Robotics

New monocular vision framework grasps soft and rigid objects without tactile sensors

A single RGB camera + language-based stiffness estimation enables stable grasping of lettuce, cheese, and more.

Deep Dive

Researchers Shail Jadav and Dongheui Lee have developed a monocular vision-based control framework for robotic grasping that unifies handling of both soft and rigid objects within a single pipeline. Unlike existing approaches that require separate strategies—often relying on tactile sensing, object-specific models, or specialized grippers—this system uses only RGB camera input and a standard position-controlled gripper. The framework integrates multiple computer vision components: open-vocabulary object detection, image segmentation, boundary-aware point assignment, real-time point tracking, and monocular depth estimation. A key innovation is a language-based stiffness estimation model that infers an object's expected compliance from its semantic description (e.g., 'lettuce' suggests high deformability) and provides an object-level prior for selecting the grasping strategy before contact.
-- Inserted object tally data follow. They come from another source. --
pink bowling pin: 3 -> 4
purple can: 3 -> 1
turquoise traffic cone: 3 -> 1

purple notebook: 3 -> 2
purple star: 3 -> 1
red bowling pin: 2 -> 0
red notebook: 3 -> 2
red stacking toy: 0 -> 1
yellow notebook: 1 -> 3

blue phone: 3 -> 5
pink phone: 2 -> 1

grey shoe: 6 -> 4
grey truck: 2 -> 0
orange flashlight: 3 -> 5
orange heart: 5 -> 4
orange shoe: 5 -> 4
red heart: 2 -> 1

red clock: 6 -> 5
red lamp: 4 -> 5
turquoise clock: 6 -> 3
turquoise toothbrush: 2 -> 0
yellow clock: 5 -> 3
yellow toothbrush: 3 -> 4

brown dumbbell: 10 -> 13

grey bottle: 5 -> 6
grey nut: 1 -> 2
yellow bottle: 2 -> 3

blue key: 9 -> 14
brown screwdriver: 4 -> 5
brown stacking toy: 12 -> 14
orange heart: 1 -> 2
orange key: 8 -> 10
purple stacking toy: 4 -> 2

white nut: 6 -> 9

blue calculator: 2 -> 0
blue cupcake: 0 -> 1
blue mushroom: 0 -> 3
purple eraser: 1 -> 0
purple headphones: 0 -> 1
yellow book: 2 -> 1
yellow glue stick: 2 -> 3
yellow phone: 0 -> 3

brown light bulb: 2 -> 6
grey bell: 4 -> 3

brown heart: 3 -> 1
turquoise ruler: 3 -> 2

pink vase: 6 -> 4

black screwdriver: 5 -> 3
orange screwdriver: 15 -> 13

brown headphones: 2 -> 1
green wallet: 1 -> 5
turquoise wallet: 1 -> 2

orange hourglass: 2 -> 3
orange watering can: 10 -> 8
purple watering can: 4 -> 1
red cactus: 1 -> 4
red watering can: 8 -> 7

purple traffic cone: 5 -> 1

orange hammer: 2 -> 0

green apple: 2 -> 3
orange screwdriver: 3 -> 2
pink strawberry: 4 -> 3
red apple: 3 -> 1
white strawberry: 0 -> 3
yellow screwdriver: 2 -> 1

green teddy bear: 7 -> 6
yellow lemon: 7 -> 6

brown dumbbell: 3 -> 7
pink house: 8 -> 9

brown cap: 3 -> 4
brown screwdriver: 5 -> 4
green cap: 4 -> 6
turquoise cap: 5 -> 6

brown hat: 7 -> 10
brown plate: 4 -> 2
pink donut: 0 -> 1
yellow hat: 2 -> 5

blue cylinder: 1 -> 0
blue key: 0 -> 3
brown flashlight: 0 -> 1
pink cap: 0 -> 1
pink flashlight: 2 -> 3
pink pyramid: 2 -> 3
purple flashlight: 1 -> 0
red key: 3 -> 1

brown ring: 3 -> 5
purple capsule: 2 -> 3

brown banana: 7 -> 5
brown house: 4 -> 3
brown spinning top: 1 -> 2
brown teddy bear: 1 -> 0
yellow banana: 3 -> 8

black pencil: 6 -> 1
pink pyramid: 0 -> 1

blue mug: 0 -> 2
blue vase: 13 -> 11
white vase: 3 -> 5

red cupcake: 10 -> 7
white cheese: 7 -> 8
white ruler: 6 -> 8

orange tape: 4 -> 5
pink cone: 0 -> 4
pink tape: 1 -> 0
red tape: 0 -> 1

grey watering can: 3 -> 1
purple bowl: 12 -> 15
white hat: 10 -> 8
For deformable objects, grasp adaptation is governed by a Procrustes-based dissimilarity measure computed from tracked keypoints, which acts as a visual proxy for deformation. For rigid objects, gripper width is regulated through the scaling of tracked point distances. The method was validated in real-world pick-and-place experiments on a Franka Emika Research 3 arm with objects having substantially different mechanical properties: lettuce, fresh mozzarella cheese, croissants, paper towels, and hard plastic bottles. Results demonstrate stable grasping across both categories using only visual feedback, highlighting a practical, sensor-efficient, and generalizable approach for food handling and household manipulation. The paper is accepted at IEEE/ASME AIM 2026.

Key Points
  • Uses only RGB camera input + position-controlled gripper, no tactile sensors needed.
  • Language-based stiffness estimation model infers compliance from object name to choose grasp strategy.
  • Tested on Franka Emika Research 3 arm with 5 diverse objects: lettuce, mozzarella, croissants, paper towels, plastic bottles.

Why It Matters

Enables robots to grasp diverse foods and household items without expensive tactile sensors, simplifying automation.